Opiníón • Zapatos • Jaime Panqueva

Dejaba por entonces de ser un niño cuando vi en la televisión la enorme colección de zapatos de Imelda, la esposa del derrocado dictador de Filipinas, Ferdinando Marcos. Ante las cámaras y miles de rebeldes que entraron a las habitaciones privadas del Palacio de Malacañán se alineaban por entonces más de mil pares (la cifra oficial fue de 1.060, aunque otras fuentes los elevan hasta los 3.000). A esto se sumaron 15 abrigos de visón, 508 vestidos y unos 1.000 bolsos de mano, atesorados a lo largo de veinte años de dictadura. Lo más valioso y portátil, joyas y diamantes, habían abandonado la mansión con sus distinguidos habitantes.
Imelda fue el blanco de muchos chistes por su desmesura. “No es que amara los zapatos, simplemente se multiplicaron”, se excusó en su momento cuando residía en Hawaii, lugar donde Ronald Reagan los acogió tras su caída. Su exilio sólo duró cinco años, regresó a su país en 1991 para seguir participando en política. Casi centenaria, Imelda se ostenta como la matriarca del archipiélago, pues es la madre del actual presidente.

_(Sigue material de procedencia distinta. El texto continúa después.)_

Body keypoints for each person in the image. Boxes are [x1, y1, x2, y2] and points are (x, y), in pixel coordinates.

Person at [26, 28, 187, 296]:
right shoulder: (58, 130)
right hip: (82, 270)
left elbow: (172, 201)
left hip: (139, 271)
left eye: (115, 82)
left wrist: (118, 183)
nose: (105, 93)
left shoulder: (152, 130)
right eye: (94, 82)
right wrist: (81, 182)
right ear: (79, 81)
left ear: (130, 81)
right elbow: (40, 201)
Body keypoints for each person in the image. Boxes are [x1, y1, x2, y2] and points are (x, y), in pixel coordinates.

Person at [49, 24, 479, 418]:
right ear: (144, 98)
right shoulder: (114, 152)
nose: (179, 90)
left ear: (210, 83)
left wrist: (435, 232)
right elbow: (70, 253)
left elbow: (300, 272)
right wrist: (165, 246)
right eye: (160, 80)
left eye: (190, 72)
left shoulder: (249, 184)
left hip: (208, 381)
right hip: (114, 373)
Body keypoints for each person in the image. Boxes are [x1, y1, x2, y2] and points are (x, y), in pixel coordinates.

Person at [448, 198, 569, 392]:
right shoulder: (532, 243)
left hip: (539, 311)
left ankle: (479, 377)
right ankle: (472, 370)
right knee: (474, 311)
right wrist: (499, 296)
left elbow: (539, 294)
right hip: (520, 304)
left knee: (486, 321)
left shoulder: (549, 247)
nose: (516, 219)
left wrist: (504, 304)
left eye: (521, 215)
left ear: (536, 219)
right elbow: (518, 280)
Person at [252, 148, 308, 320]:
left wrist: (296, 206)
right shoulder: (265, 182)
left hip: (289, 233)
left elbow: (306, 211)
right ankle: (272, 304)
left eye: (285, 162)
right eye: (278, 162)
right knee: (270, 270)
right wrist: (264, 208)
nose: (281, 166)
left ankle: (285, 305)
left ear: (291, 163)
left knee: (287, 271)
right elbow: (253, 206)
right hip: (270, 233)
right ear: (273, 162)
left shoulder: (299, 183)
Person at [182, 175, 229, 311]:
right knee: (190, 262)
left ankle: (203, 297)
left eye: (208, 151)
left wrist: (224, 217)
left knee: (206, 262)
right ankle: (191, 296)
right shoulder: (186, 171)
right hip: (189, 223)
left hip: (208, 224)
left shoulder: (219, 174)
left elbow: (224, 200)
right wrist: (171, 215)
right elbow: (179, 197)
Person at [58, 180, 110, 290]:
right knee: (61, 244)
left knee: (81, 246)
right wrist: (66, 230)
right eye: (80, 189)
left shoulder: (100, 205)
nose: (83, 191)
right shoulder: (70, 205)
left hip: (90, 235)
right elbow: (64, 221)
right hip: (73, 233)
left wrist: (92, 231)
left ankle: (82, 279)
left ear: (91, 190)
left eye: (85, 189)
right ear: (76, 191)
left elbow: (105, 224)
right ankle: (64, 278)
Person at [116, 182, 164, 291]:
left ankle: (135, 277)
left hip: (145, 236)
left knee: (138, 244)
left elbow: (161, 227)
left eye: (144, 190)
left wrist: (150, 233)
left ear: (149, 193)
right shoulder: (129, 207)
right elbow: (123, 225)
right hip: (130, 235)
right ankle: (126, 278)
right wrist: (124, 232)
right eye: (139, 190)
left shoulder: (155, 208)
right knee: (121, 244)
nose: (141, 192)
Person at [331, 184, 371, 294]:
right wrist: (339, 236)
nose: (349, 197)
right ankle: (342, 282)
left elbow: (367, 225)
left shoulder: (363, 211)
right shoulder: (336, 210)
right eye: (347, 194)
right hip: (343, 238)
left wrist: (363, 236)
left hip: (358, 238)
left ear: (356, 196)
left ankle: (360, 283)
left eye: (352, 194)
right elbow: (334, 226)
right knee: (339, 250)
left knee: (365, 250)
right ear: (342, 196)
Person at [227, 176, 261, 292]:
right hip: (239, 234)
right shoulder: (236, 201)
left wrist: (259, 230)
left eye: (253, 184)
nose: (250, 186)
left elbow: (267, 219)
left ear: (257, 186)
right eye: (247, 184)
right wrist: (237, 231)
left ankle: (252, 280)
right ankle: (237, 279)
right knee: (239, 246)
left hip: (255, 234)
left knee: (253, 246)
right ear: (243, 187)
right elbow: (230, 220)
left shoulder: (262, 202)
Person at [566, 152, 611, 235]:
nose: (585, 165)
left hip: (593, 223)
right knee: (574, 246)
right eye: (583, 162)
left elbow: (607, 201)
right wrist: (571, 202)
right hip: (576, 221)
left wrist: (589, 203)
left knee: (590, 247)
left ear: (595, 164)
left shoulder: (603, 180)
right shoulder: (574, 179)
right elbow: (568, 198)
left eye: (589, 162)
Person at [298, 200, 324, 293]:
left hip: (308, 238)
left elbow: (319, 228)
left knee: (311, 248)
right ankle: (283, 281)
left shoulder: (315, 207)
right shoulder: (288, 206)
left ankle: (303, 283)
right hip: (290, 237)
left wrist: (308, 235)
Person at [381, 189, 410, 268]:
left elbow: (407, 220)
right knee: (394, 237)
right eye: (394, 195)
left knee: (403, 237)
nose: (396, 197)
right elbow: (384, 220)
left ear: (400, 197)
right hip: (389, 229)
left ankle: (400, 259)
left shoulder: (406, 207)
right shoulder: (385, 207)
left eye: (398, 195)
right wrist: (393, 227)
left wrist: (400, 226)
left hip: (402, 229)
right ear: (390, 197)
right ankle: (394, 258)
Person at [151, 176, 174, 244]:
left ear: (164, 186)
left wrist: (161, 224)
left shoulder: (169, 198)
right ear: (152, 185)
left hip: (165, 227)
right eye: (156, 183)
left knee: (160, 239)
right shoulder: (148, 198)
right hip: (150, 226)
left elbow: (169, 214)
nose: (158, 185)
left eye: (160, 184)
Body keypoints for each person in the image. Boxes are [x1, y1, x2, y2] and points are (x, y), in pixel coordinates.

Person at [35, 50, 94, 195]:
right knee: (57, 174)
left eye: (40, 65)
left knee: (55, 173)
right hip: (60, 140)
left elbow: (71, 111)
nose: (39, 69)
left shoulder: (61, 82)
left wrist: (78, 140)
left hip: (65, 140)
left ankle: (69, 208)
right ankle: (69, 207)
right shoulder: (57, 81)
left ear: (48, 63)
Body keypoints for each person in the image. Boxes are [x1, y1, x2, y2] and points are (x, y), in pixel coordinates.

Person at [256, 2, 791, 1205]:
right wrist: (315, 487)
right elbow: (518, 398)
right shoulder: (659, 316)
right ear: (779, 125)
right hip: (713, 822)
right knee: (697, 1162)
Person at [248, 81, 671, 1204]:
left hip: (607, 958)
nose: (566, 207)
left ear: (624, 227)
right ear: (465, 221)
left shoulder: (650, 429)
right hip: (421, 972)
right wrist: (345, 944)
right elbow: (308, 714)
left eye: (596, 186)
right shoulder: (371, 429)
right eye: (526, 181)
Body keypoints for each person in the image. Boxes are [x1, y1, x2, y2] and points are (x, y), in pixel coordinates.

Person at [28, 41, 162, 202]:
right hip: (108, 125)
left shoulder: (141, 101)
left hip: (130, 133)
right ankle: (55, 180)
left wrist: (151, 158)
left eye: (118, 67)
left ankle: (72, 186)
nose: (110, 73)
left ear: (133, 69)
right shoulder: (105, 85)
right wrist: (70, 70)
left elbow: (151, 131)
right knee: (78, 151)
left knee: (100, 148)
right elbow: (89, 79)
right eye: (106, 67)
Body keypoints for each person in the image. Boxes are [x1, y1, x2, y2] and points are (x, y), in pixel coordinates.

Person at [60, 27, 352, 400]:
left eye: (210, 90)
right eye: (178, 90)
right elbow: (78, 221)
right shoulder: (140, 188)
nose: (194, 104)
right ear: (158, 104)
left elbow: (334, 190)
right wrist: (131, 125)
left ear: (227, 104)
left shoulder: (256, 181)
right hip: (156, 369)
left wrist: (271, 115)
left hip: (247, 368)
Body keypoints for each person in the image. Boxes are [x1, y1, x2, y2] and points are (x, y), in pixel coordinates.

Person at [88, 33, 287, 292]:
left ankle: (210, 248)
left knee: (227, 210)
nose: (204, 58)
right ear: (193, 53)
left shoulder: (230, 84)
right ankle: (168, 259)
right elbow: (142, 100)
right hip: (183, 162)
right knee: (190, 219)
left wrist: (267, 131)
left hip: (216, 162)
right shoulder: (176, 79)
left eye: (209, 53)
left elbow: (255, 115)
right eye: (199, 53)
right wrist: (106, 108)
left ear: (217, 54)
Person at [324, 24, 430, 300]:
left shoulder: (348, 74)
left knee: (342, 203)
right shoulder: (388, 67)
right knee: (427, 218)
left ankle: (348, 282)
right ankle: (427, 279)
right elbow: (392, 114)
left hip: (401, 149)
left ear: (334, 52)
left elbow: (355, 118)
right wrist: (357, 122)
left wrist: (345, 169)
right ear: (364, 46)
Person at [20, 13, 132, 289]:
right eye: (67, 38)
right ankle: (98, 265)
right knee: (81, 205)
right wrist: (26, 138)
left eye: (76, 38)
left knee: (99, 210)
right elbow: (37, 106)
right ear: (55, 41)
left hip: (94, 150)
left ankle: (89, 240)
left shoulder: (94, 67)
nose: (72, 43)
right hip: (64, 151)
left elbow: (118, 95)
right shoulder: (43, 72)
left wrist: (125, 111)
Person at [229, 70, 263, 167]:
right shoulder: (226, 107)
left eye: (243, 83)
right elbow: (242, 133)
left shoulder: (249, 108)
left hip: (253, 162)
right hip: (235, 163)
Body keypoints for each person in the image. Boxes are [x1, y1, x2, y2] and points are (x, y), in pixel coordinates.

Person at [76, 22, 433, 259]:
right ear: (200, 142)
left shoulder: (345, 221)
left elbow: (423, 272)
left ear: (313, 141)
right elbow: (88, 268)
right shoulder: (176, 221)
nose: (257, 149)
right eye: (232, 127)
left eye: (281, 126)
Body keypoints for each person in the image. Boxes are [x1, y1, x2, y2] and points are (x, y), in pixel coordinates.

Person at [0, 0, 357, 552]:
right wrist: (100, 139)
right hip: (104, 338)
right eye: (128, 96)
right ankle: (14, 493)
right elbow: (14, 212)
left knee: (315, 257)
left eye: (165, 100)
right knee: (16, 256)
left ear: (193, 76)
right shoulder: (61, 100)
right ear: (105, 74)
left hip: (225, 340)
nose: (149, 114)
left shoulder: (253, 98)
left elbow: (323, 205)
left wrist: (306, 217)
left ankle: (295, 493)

Desconocemos el tamaño de su clóset por estos días, pero en lo referente a calzado quizás haya sido ampliamente superada por la cantante Céline Dion. En un documental que vi hace poco alrededor del síndrome neurológico que padece, la canadiense se paseaba por su inmensa bodega de Las Vegas donde almacena vestuario acumulado durante décadas de carrera. En una entrevista aseguró poseer más de 10.000 pares de zapatos, algo que le permitiría a cualquier persona estrenar diariamente a lo largo de 27 años…
Vivimos el tiempo de la desmesura. La revolución del más, lo llamó Moisés Naim, las cantidades rebasan nuestra imaginación. De los extremos de Imelda, percibidos como fruto de la corrupción y amor por el lujo desmedido, hemos pasado a admirar esa desmesura y a aspirar “vivir dentro de nuestro armario”, como dijo la cantante mencionada.
En la guerra arancelaria que desataron los Estados Unidos, las cifras esgrimidas son abrumadoras. Por ejemplo, en cuanto a calzado comprado anualmente por este país, proveniente en su mayoría de Asia: 2.400 millones de pares. Es decir, unos siete pares por cada habitante. Más de la mitad proviene de China, que produce a su vez el 55% del calzado del mundo: 12.300 millones de zapatos. Ante esto palidecen los 200 millones por año producidos en México (80% en Guanajuato, por cierto), de los cuales exporta 29 millones. El consumo anual en nuestro país se estima en unos 300 millones de pares, lo que equivaldría a 2.3 por persona, tres veces menos que los Estados Unidos.
Si a estos volúmenes aplicamos las tasas arancelarias que no han hecho más que aumentar en esta semana entre gringos y chinos, las cifras que se obtendrían sólo en este rubro no tienen parangón en la historia de la humanidad. Con un arancel del 145% y un precio promedio de 8 dólares por par, el ingreso anual para el fisco norteamericano se situaría por encima de los 15.000 millones de dólares por año. Si parecen cifras astronómicas, hay que considerar que el comercio actual entre estos dos países asciende a 439 mil millones de dólares; recaudar 45% por encima de esto con los sobrecostos que traería para los consumidores finales parece sencillamente absurdo.
Y más allá de lo sostenible que sea esta situación en el corto plazo, las cifras deberían hacernos pensar también en nuestros hábitos de consumo y en la sostenibilidad de un planeta cuyos habitantes aspiran a igualar a los de la voz de Canadá o a la matriarca de Filipinas.